• [Exercise instructions]:
a) In the boat diary excerpt, how long was the lasagne baked in the oven?
b) Return the passage of the boat diary excerpt from "Later on I checked" up to and including "which is incorrect.", word for word.

• [Excerpt]:
Later on I checked in our black book that came with Oleanna. Here the red is noted as 3004 a more burgundy red, which of course is what I ordered for touch ups. I’ll need to delve deeper into our files and emails to check which shade of red was actually specked nearly three years ago. Either the black book is wrong, or the wrong shade of red was used. However, I’m quite happy with the shade we have, just a shame I now have a tin of 3004 which is incorrect.

Me and my shadow

We were good to go, so said our farewells, pushed off and headed for the winding hole. Mick made a quick call to book our passage down the locks on Wednesday. Mission accomplished, just the bill to pay now.

Commemorative plaque

Back on our mooring we spotted the C&RT chaps in the office, so we popped over to see if we could get a commemorative plaque. We don’t tend to collect plaques, but when it is a historical one, they are worth getting. This one will join the one we got in Hebden Bridge for the Tour de France, safely kept in a file in the office cupboard.

Ready for the top layer
Cooked and about to be devoured

The pasta dough I’d made was rolled out this evening, I didn’t hold out too much hope for it as it crumbled to start with, but then as it got thinner it started to look like a sheet. Edges were cut straight and fitted into the dish, sauces made and everything layered up. Baked in the oven for 40 minutes and we had a very tasty gf lasagne, far better than the shop bought stuff. Just a shame it has to rest for so long.

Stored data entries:
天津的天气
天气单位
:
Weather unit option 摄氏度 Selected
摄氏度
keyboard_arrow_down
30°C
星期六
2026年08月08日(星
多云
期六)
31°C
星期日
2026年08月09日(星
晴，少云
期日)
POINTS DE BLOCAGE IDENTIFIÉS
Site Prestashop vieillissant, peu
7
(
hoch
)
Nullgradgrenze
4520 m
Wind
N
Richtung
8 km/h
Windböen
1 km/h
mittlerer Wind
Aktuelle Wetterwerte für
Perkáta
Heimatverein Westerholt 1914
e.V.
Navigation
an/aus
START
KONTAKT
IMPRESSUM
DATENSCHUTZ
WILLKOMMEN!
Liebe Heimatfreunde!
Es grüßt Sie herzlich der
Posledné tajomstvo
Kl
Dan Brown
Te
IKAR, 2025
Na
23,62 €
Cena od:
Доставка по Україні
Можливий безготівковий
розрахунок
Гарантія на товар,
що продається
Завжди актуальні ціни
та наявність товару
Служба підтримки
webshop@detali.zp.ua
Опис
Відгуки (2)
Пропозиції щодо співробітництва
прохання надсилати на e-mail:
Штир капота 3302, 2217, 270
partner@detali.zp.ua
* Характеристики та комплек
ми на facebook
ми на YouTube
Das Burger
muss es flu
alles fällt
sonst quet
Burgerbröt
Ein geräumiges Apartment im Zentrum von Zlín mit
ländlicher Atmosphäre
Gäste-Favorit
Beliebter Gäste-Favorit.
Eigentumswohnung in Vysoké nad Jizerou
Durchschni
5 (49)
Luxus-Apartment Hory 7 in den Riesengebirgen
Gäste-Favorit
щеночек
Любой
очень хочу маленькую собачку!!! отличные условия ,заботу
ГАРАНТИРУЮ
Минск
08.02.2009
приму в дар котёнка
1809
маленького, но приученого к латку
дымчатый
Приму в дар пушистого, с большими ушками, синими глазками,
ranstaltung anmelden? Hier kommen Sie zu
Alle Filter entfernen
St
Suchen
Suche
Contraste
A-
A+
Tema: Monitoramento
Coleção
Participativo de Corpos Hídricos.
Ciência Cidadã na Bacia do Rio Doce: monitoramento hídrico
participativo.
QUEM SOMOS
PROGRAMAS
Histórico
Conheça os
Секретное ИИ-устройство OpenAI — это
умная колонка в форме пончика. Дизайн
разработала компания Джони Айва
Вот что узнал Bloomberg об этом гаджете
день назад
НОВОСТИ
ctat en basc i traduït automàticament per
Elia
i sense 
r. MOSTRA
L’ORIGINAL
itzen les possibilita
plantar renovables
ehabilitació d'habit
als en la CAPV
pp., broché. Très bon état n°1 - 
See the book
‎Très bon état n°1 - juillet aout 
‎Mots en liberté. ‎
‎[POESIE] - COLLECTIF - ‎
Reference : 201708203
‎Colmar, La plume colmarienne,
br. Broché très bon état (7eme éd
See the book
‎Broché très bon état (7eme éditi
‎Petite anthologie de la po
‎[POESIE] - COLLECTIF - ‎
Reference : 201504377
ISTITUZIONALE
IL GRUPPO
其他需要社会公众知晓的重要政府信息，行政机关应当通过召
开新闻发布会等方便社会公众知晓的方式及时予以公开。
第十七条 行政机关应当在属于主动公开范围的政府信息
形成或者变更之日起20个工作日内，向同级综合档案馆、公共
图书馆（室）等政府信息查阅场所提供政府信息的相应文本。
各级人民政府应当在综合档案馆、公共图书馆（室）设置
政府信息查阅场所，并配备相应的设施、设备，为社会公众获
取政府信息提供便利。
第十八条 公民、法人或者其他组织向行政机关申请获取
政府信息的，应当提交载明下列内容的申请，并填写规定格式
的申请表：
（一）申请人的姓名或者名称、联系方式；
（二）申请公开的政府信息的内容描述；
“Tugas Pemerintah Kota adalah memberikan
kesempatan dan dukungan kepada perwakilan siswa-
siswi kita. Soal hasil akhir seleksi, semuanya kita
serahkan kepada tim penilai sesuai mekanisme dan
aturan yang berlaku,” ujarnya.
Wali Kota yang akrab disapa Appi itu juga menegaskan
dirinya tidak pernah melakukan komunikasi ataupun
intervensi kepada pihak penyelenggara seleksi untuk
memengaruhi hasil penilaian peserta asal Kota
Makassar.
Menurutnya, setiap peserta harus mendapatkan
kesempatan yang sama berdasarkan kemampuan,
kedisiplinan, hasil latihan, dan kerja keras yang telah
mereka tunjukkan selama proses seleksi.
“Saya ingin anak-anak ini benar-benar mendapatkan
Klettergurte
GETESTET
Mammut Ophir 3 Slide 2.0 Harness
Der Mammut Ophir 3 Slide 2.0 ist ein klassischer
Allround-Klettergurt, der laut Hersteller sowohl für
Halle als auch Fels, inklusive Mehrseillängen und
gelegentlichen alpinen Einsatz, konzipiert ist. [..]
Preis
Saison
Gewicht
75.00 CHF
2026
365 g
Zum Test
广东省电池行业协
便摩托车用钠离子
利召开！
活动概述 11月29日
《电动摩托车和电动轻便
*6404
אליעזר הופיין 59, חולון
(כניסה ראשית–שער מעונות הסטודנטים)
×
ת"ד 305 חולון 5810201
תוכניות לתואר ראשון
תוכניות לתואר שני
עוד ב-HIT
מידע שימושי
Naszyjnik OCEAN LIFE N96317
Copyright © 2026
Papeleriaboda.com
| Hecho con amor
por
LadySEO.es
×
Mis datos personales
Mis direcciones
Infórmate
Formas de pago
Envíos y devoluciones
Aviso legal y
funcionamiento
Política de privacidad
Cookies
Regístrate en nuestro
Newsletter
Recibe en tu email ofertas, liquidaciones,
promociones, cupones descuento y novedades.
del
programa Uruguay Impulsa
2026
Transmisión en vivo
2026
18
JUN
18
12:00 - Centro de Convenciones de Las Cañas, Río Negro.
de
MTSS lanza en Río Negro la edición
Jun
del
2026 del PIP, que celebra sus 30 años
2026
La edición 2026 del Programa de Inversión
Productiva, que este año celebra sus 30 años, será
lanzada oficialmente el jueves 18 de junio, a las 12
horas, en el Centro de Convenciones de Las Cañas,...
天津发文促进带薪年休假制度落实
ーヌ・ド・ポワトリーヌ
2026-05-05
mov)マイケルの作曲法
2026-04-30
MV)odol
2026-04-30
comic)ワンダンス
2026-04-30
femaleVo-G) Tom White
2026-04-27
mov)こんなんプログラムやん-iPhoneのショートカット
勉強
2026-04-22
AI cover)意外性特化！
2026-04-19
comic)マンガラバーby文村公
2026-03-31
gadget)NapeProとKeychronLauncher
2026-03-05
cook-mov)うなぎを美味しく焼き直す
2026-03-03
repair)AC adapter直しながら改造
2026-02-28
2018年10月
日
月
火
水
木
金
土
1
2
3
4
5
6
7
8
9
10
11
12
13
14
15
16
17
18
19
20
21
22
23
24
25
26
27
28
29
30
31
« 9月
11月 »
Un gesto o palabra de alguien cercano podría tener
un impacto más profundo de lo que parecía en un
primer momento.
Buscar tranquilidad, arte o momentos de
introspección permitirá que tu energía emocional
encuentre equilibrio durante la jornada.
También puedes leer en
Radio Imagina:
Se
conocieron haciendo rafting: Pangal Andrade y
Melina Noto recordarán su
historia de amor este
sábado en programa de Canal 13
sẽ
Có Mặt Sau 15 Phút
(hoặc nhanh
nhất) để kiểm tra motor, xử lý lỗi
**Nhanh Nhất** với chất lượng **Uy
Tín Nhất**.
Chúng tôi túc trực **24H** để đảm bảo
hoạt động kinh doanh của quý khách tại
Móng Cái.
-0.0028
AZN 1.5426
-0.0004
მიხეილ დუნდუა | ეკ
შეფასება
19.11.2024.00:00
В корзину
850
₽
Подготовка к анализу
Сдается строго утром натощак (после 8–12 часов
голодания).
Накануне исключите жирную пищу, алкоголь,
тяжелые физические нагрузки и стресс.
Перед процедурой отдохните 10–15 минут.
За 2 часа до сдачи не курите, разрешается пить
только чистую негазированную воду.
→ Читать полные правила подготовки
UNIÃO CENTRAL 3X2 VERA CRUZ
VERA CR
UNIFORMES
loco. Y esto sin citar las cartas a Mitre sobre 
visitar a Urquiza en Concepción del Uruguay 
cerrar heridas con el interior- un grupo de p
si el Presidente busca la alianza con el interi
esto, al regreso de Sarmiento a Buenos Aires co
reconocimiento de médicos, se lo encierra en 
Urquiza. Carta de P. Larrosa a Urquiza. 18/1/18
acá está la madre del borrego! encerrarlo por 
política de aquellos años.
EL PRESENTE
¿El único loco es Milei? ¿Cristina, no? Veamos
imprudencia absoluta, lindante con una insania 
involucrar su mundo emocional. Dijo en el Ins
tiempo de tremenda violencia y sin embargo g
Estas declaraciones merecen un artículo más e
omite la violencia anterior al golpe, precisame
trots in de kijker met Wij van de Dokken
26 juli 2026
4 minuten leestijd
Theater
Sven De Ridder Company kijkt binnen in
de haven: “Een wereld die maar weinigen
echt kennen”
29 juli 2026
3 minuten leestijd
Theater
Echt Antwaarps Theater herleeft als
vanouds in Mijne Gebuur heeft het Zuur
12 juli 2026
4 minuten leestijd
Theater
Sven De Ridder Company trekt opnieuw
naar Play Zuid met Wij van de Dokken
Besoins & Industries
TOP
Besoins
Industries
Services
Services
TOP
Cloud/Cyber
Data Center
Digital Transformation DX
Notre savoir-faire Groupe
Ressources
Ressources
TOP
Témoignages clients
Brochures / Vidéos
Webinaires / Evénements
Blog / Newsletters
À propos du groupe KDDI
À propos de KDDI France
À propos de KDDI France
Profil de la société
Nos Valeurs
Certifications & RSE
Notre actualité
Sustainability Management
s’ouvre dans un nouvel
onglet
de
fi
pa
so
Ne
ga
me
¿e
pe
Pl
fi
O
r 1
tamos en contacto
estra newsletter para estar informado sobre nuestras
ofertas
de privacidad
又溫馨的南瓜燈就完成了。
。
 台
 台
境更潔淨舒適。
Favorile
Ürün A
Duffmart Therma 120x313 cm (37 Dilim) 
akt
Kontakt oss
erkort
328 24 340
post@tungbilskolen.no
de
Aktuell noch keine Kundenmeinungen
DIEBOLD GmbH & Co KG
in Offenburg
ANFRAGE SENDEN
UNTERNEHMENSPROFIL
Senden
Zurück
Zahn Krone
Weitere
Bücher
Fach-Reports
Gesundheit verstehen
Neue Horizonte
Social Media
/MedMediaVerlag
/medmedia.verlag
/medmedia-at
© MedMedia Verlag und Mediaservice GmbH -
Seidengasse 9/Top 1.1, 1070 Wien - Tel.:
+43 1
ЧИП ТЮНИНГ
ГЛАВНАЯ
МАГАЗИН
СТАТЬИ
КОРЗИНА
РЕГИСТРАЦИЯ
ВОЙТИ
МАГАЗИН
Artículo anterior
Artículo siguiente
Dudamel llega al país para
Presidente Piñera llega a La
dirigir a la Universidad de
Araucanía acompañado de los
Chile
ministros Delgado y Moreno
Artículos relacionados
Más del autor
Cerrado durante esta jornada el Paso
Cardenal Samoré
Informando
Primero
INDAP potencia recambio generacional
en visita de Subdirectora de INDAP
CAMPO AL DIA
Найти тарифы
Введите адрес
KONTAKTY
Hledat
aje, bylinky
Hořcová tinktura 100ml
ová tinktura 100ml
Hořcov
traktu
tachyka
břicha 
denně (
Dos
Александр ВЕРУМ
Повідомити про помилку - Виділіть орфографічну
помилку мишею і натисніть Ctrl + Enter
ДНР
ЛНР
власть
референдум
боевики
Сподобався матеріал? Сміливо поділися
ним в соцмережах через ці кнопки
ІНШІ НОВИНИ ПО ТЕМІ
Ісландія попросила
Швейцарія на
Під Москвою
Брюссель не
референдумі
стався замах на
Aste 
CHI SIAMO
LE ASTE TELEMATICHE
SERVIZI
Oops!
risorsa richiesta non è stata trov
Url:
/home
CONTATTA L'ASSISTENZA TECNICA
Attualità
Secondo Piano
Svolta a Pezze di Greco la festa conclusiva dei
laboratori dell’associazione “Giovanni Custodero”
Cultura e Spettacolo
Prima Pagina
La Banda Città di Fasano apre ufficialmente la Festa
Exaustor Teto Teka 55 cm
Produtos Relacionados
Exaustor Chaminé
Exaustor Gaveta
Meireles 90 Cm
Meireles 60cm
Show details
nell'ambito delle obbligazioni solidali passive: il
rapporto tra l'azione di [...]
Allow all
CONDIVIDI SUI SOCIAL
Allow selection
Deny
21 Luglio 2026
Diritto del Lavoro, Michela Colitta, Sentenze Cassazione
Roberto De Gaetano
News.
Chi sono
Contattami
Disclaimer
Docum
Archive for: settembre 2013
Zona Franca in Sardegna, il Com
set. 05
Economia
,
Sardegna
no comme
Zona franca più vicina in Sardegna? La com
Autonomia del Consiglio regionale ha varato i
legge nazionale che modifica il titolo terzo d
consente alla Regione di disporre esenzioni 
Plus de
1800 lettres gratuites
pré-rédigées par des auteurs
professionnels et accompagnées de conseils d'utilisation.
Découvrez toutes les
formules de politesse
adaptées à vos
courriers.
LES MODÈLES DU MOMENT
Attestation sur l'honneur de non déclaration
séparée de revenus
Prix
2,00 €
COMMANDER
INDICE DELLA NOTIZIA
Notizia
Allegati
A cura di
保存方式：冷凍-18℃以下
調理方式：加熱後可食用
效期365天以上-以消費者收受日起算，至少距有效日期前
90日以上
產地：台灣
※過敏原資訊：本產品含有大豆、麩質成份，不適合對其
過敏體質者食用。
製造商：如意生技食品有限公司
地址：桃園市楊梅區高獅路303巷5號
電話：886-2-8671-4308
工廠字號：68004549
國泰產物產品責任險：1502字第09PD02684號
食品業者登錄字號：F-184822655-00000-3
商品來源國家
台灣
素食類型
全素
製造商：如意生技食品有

• [Solutions to the problems]:
a) 40 minutes

b)
Later on I checked in our black book that came with Oleanna. Here the red is noted as 3004 a more burgundy red, which of course is what I ordered for touch ups. I’ll need to delve deeper into our files and emails to check which shade of red was actually specked nearly three years ago. Either the black book is wrong, or the wrong shade of red was used. However, I’m quite happy with the shade we have, just a shame I now have a tin of 3004 which is incorrect.